YOUR TASK> The output should contain the listing word for word and no pictures.

EXERCISE DATA>
>>>>
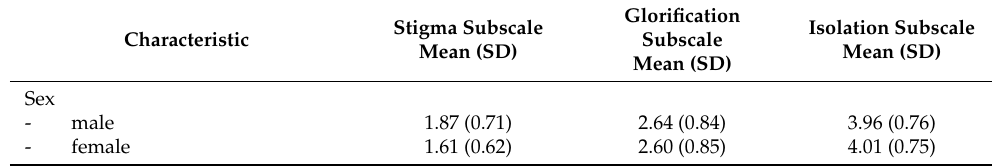
Table 2. Stigma of suicide scale summary scores across demographic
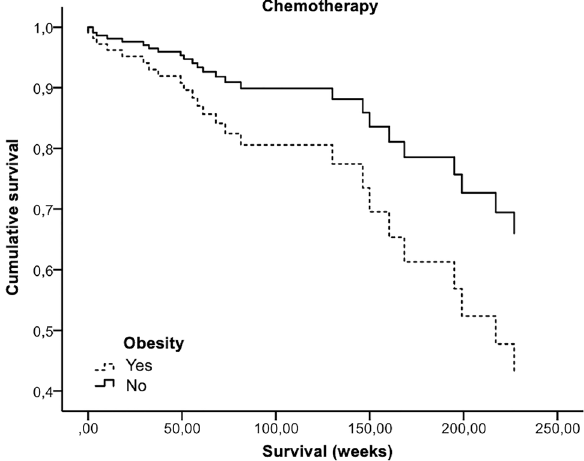
Image 6. Survival curve, in the Kaplan-Meier evaluation, relating obesity, according to the age groups of the patients, among patients undergoing chemotherapy Cox regression test, obesity: p=0.863; age group: p=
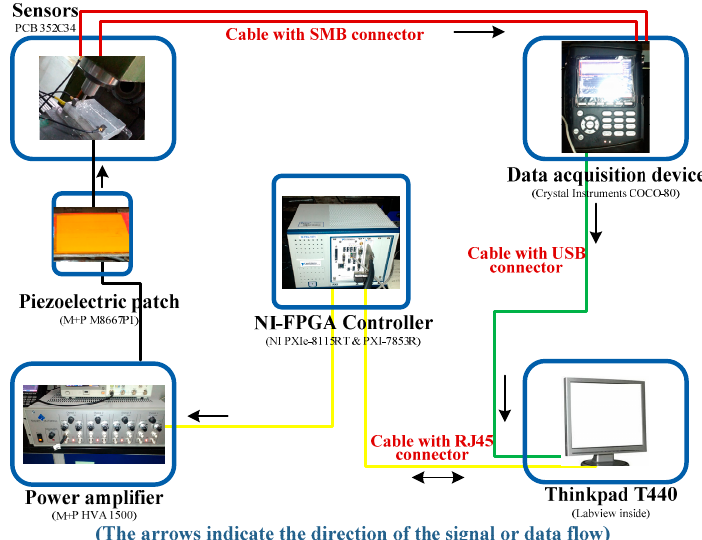
Figure 9. Data flow of the milling process experiment.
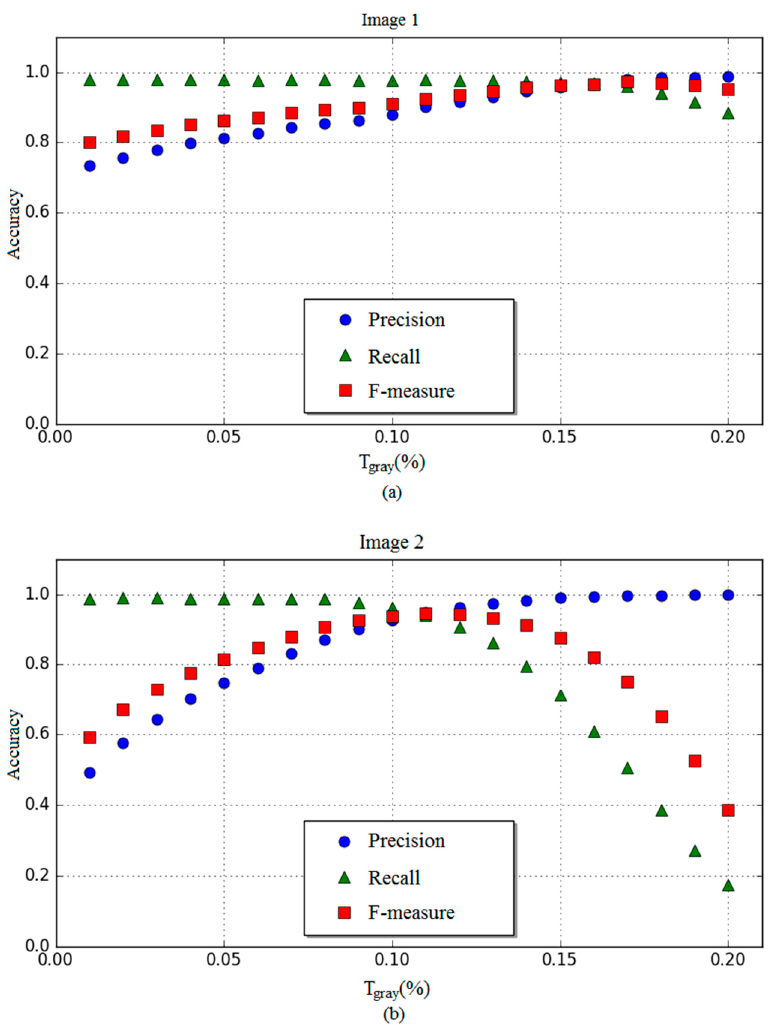
Figure 3. Accuracy of the tree detection results with the variation of parameter T gray . The precision, recall and F-measure for ( a ) Image 1; and Image 2 ( b ).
<<<<
OUTPUT BELOW>
Table 2. Stigma of suicide scale summary scores across demographic
Image 6. Survival curve, in the Kaplan-Meier evaluation, relating obesity, according to the age groups of the patients, among patients undergoing chemotherapy Cox regression test, obesity: p=0.863; age group: p=
Figure 9. Data flow of the milling process experiment.
Figure 3. Accuracy of the tree detection results with the variation of parameter T gray . The precision, recall and F-measure for ( a ) Image 1; and Image 2 ( b ).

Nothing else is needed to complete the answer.